Get your jargon right!

This thread is a tribute to my obsessive-compulsive disorder insofar as correct terminology is employed.

For those of you who still remember high school mathematics, I am sure you would have come across GRAPHS. And in a typical 2-dimensional graph, you will always have a vertical axis and a horizontal axis, correct? Now, what do you call the vertical and horizontal axes, respectively (yes, this is the part where all of you start raising your hands in dire enthusiasm)?

Okay, hands up, all of you who said:
"The horizontal axis is the x-axis, and the vertical axis is the y-axis"

WRONG, WRONG, WRONG.

And why is it wrong? Because the horizontal axis could very well have been, say, the t-axis, with the vertical axis being the x, y, z, or any other dimensional axis (this is known as a displacement vs. time graph in physics). Or just about any combination (any of you remember dy/dx?...yep), not just x-y.

The horizontal axis is known as the ordinate, and the vertical axis is known as the abscissa. So, in a graph of x vs. t, t would be the ordinate, and x would be the abscissa. I actually knew these terminologies from high school, but it took my Dynamics lecturer at university - Dr. Janusz Maciej Krodkiewski - to hammer it into my vocabulary.

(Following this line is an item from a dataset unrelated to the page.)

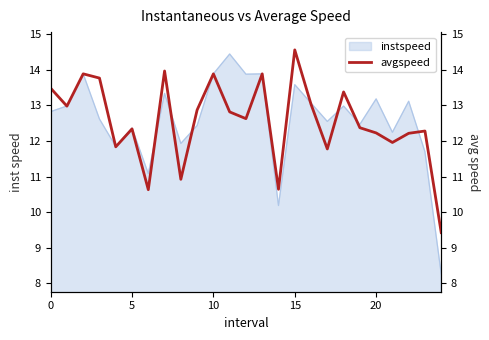

Which category has the lowest value across all series?

24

And for those of you who did mathematics at university and got this wrong, you ought to be shot.

Hang on... I am not quite done yet...

Okay, let us move on to music. I have often heard people refer to the "G" of a scale or and "F" of a scale, etc. Strictly speaking, that is also wrong by musical terminology, and is about as sacrilegious as the "x-y" terminological inexactitude. What is a "G" of a musical scale? The speaker obviously assumes that the reference scale is C-Major, and that the note in question is the 5th note from the scale's key. But what if the scale in question was not C-Major (which, there is a 1/12 probability of it being so)?

NO, NO, NO.

The correct terminologies for the notes, measured from any given key, are as follows:

First note: Tonic
Second note: Super-tonic
Third note: Mediant
Fourth note: Sub-dominant
Fifth note: Dominant
Sixth note: Sub-mediant
Seventh note: Leading (or Sub-tonic)

So, "G" in the C-Major scale is the Dominant note, but in the G-Major scale is the Tonic note.

My OCD rant for today. I think I'm done. Have a pleasant weekend.